[Collected data]
· · · · · · ·

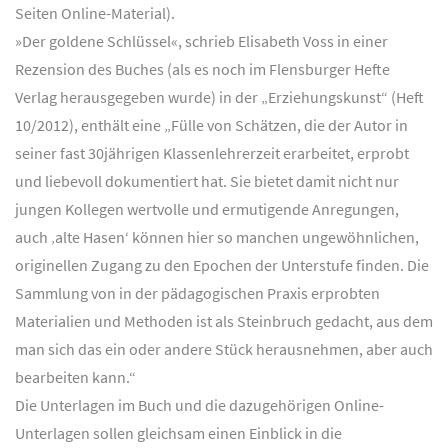
Seiten Online-Material).
»Der goldene Schlüssel«, schrieb Elisabeth Voss in einer
Rezension des Buches (als es noch im Flensburger Hefte
Verlag herausgegeben wurde) in der „Erziehungskunst“ (Heft
10/2012), enthält eine „Fülle von Schätzen, die der Autor in
seiner fast 30jährigen Klassenlehrerzeit erarbeitet, erprobt
und liebevoll dokumentiert hat. Sie bietet damit nicht nur
jungen Kollegen wertvolle und ermutigende Anregungen,
auch ‚alte Hasen‘ können hier so manchen ungewöhnlichen,
originellen Zugang zu den Epochen der Unterstufe finden. Die
Sammlung von in der pädagogischen Praxis erprobten
Materialien und Methoden ist als Steinbruch gedacht, aus dem
man sich das ein oder andere Stück herausnehmen, aber auch
bearbeiten kann.“
Die Unterlagen im Buch und die dazugehörigen Online-
Unterlagen sollen gleichsam einen Einblick in die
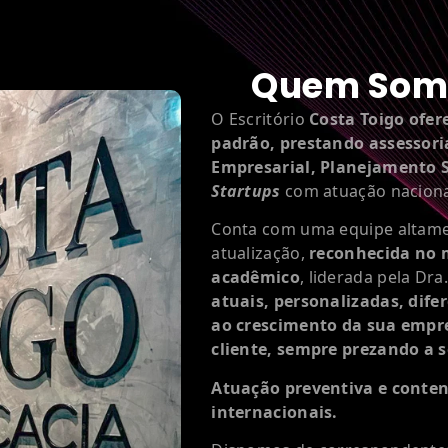
Quem Som
O Escritório
Costa Toigo ofer
padrão, prestando assessoria
Empresarial, Planejamento S
Startups
com atuação nacional
Conta com uma equipe altame
atualização,
reconhecida no 
acadêmico
, liderada pela Dra.
atuais, personalizadas, difer
ao crescimento da sua empr
cliente, sempre prezando a s
Atuação preventiva e conten
internacionais.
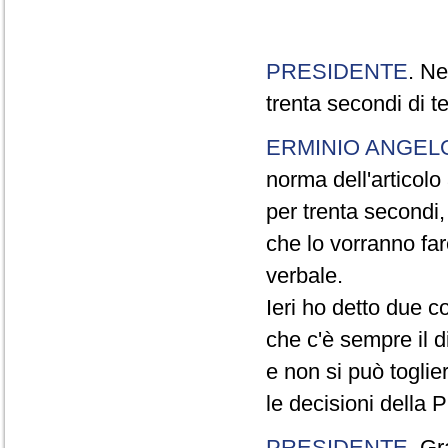
PRESIDENTE
. Ne
trenta secondi di 
ERMINIO ANGEL
norma dell'articol
per trenta secondi,
che lo vorranno far
verbale.
Ieri ho detto due c
che c'è sempre il di
e non si può toglie
le decisioni della
PRESIDENTE
. Gr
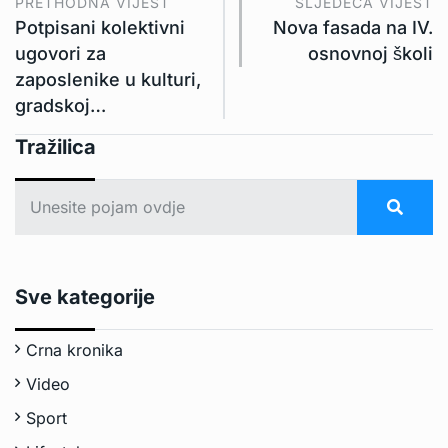
PRETHODNA VIJEST
SLJEDEĆA VIJEST
Potpisani kolektivni
Nova fasada na IV.
ugovori za
osnovnoj školi
zaposlenike u kulturi,
gradskoj…
Tražilica
Sve kategorije
Crna kronika
Video
Sport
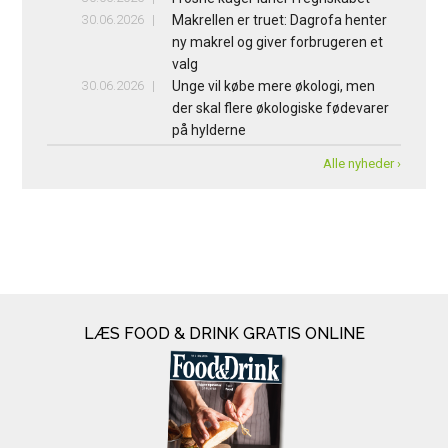
30.06.2026
Makrellen er truet: Dagrofa henter
ny makrel og giver forbrugeren et
valg
30.06.2026
Unge vil købe mere økologi, men
der skal flere økologiske fødevarer
på hylderne
Alle nyheder ›
LÆS FOOD & DRINK GRATIS ONLINE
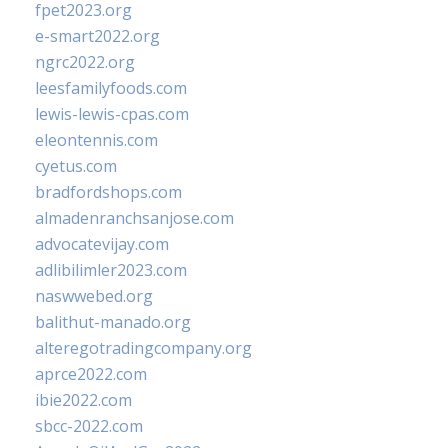
fpet2023.org
e-smart2022.org
ngrc2022.org
leesfamilyfoods.com
lewis-lewis-cpas.com
eleontennis.com
cyetus.com
bradfordshops.com
almadenranchsanjose.com
advocatevijay.com
adlibilimler2023.com
naswwebed.org
balithut-manado.org
alteregotradingcompany.org
aprce2022.com
ibie2022.com
sbcc-2022.com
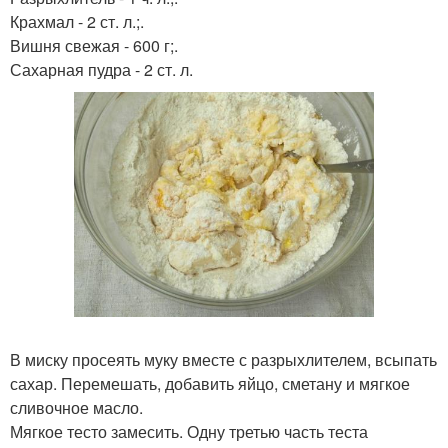
Крахмал - 2 ст. л.;.
Вишня свежая - 600 г;.
Сахарная пудра - 2 ст. л.
В миску просеять муку вместе с разрыхлителем, всыпать
сахар. Перемешать, добавить яйцо, сметану и мягкое
сливочное масло.
Мягкое тесто замесить. Одну третью часть теста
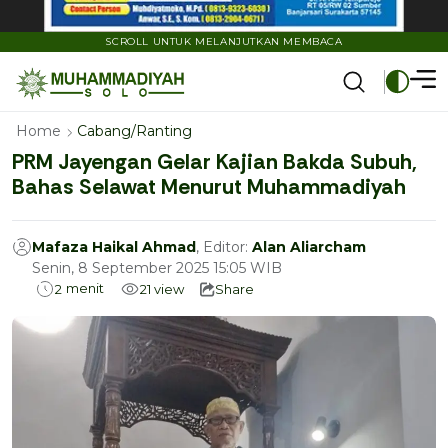
SCROLL UNTUK MELANJUTKAN MEMBACA
Home
Cabang/Ranting
PRM Jayengan Gelar Kajian Bakda Subuh,
Bahas Selawat Menurut Muhammadiyah
Mafaza Haikal Ahmad
, Editor:
Alan Aliarcham
Senin, 8 September 2025 15:05 WIB
menit
2
21
view
Share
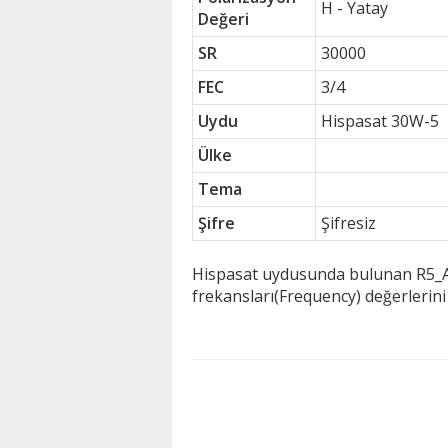
H - Yatay
Değeri
SR
30000
FEC
3/4
Uydu
Hispasat 30W-5
Ülke
Tema
Şifre
Şifresiz
Hispasat uydusunda bulunan R5_AN
frekansları(Frequency) değerlerin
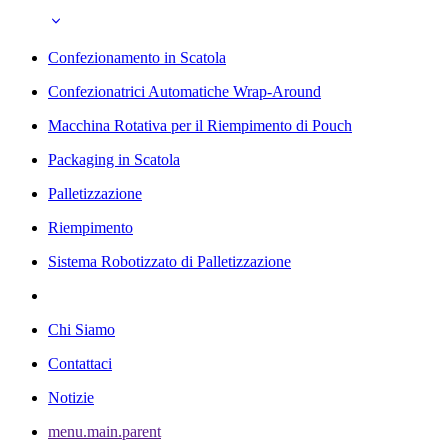
Confezionamento in Scatola
Confezionatrici Automatiche Wrap-Around
Macchina Rotativa per il Riempimento di Pouch
Packaging in Scatola
Palletizzazione
Riempimento
Sistema Robotizzato di Palletizzazione
Chi Siamo
Contattaci
Notizie
menu.main.parent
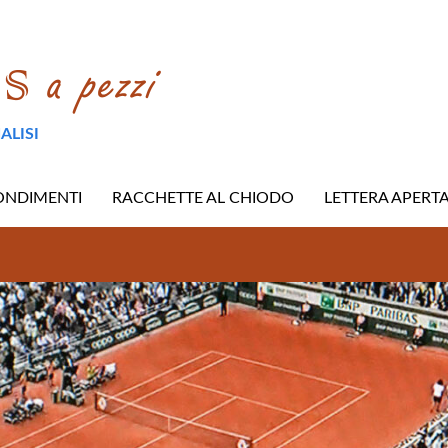
ALISI
ONDIMENTI
RACCHETTE AL CHIODO
LETTERA APERT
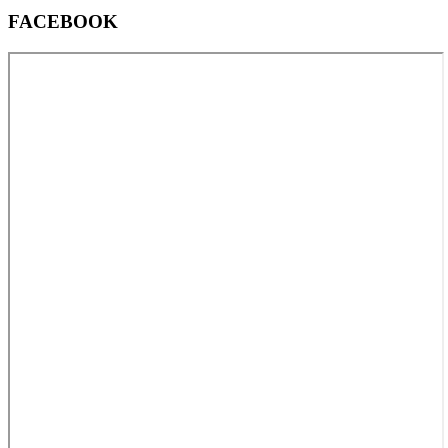
FACEBOOK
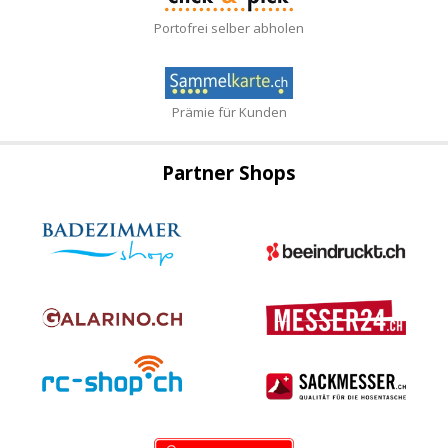
Portofrei selber abholen
Prämie für Kunden
Partner Shops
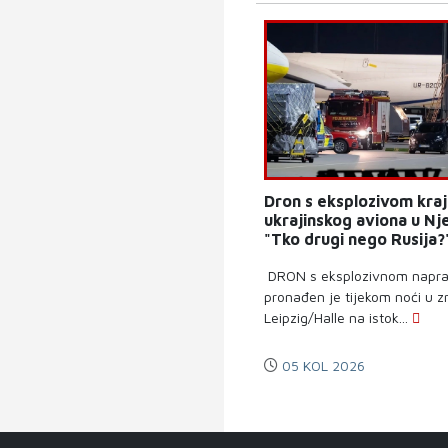
Dron s eksplozivom kraj
ukrajinskog aviona u Nj
"Tko drugi nego Rusija?
DRON s eksplozivnom napr
pronađen je tijekom noći u zr
Leipzig/Halle na istok...
05 KOL 2026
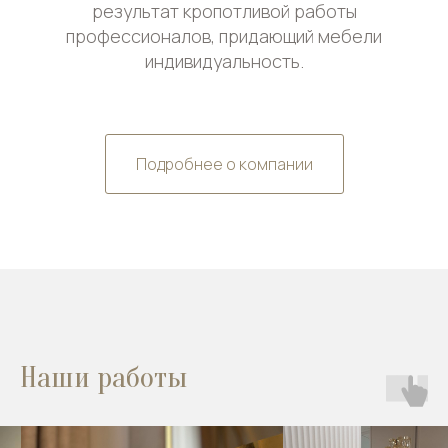
результат кропотливой работы
профессионалов, придающий мебели
индивидуальность.
Подробнее о компании
Наши работы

· · · · · · ·

Among the entries, copy every line containing the word "trenta".

RESPONSE TO THIS TASK –
trenta secondi di 
per trenta secondi,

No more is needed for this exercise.